[Stored records]:
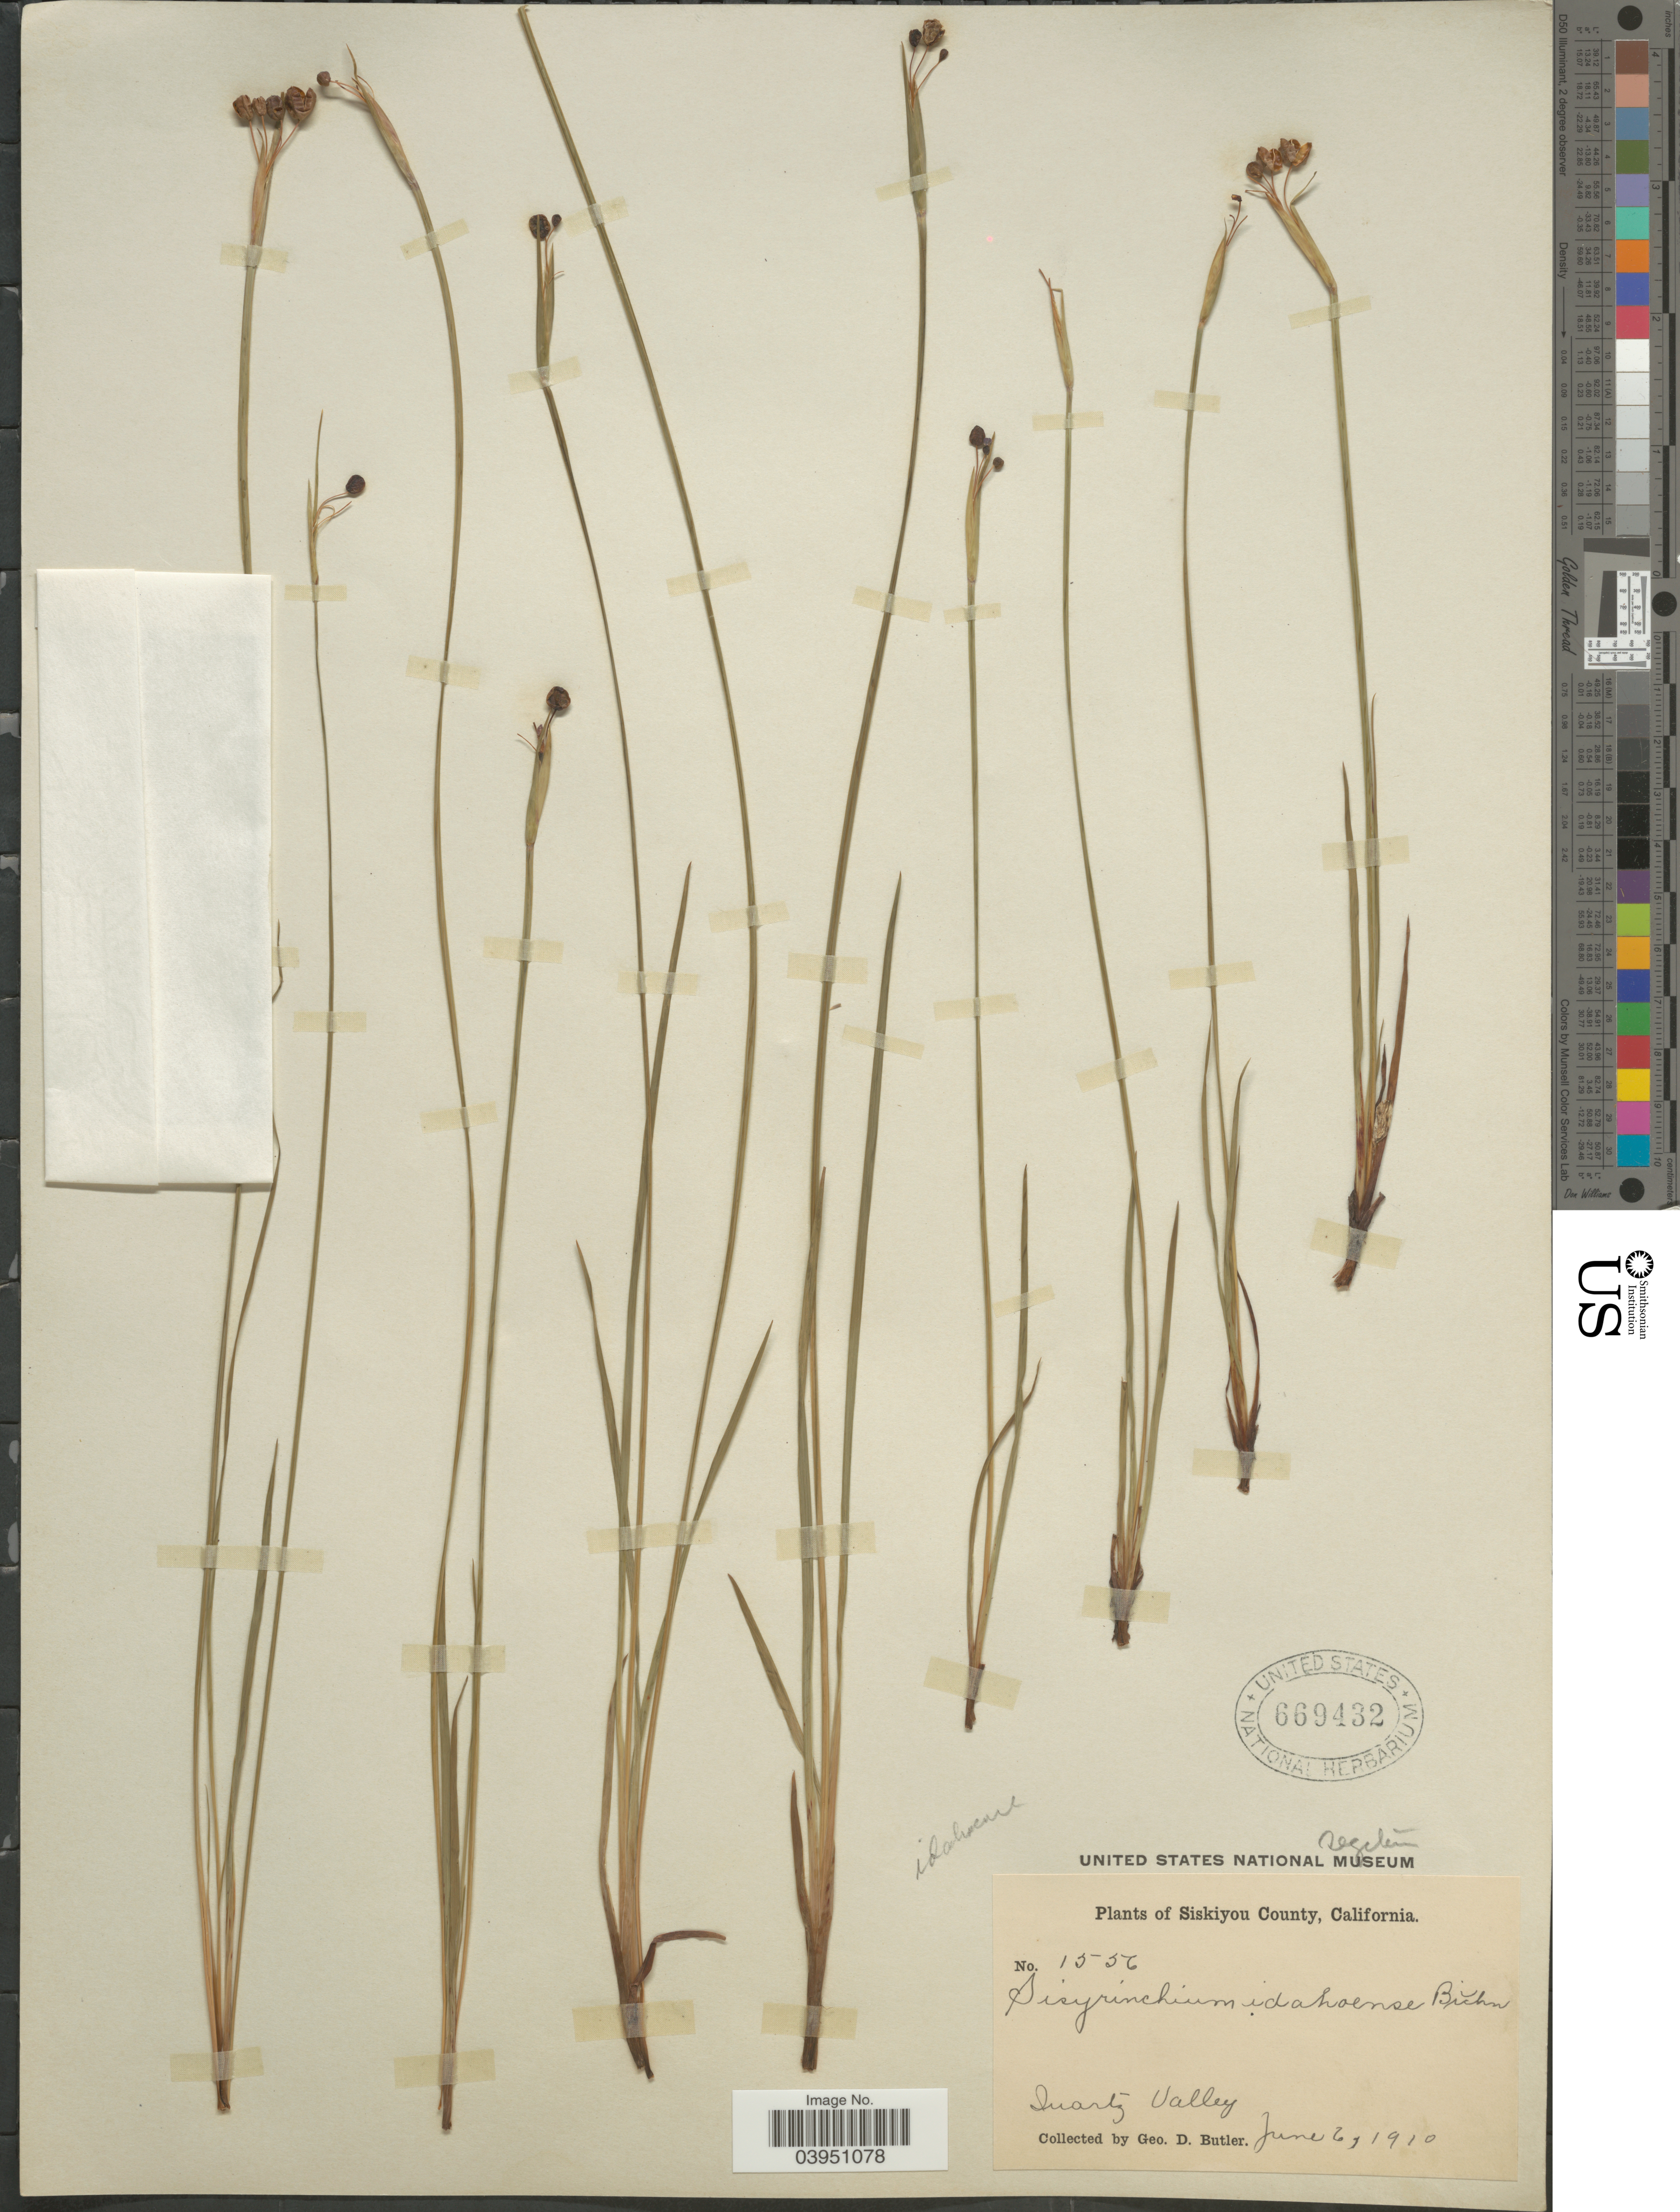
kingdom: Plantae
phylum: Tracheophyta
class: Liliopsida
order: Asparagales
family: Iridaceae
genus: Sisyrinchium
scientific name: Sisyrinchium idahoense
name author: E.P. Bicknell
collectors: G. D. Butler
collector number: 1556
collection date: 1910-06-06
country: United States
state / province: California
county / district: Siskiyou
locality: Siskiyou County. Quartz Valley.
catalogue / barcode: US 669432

[Exercise description]: Format the records above as a two-column CSV with the header columns "field" and "value", one row per line of the records, each field in double quotes with any line breaks turned into spaces. Leave out the picture.

[Reply to the exercise]:
field,value
"kingdom:","Plantae"
"phylum:","Tracheophyta"
"class:","Liliopsida"
"order:","Asparagales"
"family:","Iridaceae"
"genus:","Sisyrinchium"
"scientific name:","Sisyrinchium idahoense"
"name author:","E.P. Bicknell"
"collectors:","G. D. Butler"
"collector number:","1556"
"collection date:","1910-06-06"
"country:","United States"
"state / province:","California"
"county / district:","Siskiyou"
"locality:","Siskiyou County. Quartz Valley."
"catalogue / barcode:","US 669432"